> _Your assignment_:
Reproduce the tail of the data exactly. It starts at the line containing "Информация о продавце" and runs to the last line.

> _Task data_:
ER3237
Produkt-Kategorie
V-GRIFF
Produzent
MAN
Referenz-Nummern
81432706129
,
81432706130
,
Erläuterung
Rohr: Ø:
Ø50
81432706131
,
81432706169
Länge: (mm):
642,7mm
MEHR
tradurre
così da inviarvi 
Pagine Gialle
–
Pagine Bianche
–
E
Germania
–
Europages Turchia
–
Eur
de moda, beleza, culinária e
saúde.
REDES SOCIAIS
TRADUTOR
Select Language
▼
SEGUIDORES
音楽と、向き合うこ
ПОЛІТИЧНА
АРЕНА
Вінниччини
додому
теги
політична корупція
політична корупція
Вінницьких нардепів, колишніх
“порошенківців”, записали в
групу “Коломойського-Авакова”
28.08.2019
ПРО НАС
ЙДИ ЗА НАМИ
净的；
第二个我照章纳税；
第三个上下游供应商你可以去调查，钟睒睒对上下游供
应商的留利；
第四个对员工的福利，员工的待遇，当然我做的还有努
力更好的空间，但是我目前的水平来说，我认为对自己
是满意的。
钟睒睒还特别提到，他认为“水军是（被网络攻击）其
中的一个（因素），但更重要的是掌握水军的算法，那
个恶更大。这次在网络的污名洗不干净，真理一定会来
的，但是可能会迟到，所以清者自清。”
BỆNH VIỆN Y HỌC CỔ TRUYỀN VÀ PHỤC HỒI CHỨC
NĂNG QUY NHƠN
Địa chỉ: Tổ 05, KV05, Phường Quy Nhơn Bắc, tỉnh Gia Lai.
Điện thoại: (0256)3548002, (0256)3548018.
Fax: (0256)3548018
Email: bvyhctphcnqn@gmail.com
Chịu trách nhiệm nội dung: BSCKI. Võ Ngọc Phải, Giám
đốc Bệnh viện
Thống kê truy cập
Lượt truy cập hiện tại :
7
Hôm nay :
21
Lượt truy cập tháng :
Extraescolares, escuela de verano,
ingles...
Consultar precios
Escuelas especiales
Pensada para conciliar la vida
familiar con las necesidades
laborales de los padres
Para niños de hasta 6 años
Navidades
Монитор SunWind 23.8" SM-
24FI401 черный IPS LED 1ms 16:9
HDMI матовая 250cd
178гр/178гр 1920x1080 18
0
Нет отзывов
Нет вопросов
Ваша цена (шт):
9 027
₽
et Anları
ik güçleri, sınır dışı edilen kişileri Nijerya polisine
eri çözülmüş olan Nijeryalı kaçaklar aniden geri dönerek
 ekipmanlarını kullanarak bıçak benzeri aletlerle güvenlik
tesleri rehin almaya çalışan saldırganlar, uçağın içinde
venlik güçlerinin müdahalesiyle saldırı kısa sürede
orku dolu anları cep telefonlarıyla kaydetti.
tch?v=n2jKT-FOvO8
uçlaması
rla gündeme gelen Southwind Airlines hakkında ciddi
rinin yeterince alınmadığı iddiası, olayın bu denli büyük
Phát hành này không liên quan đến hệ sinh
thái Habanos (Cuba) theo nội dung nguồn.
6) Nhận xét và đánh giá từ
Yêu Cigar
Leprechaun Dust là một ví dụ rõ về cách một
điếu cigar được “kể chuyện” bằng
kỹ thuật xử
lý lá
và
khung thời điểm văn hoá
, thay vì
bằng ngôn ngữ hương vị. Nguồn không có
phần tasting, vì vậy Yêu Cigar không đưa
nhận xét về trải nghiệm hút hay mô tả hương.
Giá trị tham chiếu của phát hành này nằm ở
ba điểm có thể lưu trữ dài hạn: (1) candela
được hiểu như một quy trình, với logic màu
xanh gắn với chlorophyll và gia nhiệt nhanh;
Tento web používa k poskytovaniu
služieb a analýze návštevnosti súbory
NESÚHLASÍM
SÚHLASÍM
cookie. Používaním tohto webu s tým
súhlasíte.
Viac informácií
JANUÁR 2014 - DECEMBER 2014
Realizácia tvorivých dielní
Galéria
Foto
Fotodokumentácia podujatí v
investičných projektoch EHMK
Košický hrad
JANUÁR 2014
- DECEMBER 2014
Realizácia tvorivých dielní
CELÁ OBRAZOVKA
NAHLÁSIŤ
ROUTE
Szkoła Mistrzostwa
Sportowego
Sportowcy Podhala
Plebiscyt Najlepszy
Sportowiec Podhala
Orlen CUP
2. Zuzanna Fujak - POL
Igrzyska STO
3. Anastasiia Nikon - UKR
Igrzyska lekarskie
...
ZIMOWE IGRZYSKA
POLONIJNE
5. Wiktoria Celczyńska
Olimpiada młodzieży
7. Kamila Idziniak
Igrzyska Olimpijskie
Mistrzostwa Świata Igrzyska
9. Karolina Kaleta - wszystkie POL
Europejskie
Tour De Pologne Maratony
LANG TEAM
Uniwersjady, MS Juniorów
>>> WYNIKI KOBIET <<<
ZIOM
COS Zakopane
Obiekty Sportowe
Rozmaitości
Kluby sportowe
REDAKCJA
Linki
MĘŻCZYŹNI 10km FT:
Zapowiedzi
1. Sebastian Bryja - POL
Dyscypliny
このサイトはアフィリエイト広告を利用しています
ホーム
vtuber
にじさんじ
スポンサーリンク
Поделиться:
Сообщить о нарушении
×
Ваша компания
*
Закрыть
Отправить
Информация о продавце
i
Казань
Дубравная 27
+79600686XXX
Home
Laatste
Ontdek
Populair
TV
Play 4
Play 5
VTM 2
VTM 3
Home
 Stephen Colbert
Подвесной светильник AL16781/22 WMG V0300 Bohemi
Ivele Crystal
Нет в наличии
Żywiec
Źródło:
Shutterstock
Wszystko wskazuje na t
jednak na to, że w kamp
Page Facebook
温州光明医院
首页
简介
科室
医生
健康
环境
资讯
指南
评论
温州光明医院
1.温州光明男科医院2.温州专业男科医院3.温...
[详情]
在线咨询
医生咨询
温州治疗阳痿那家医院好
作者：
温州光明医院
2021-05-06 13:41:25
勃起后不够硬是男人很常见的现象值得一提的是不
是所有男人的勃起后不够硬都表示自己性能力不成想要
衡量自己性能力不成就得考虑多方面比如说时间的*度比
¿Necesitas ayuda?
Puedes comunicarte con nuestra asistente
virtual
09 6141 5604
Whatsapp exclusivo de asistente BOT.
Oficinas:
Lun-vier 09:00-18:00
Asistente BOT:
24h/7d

> _Exercise response_:
Информация о продавце
i
Казань
Дубравная 27
+79600686XXX
Home
Laatste
Ontdek
Populair
TV
Play 4
Play 5
VTM 2
VTM 3
Home
 Stephen Colbert
Подвесной светильник AL16781/22 WMG V0300 Bohemi
Ivele Crystal
Нет в наличии
Żywiec
Źródło:
Shutterstock
Wszystko wskazuje na t
jednak na to, że w kamp
Page Facebook
温州光明医院
首页
简介
科室
医生
健康
环境
资讯
指南
评论
温州光明医院
1.温州光明男科医院2.温州专业男科医院3.温...
[详情]
在线咨询
医生咨询
温州治疗阳痿那家医院好
作者：
温州光明医院
2021-05-06 13:41:25
勃起后不够硬是男人很常见的现象值得一提的是不
是所有男人的勃起后不够硬都表示自己性能力不成想要
衡量自己性能力不成就得考虑多方面比如说时间的*度比
¿Necesitas ayuda?
Puedes comunicarte con nuestra asistente
virtual
09 6141 5604
Whatsapp exclusivo de asistente BOT.
Oficinas:
Lun-vier 09:00-18:00
Asistente BOT:
24h/7d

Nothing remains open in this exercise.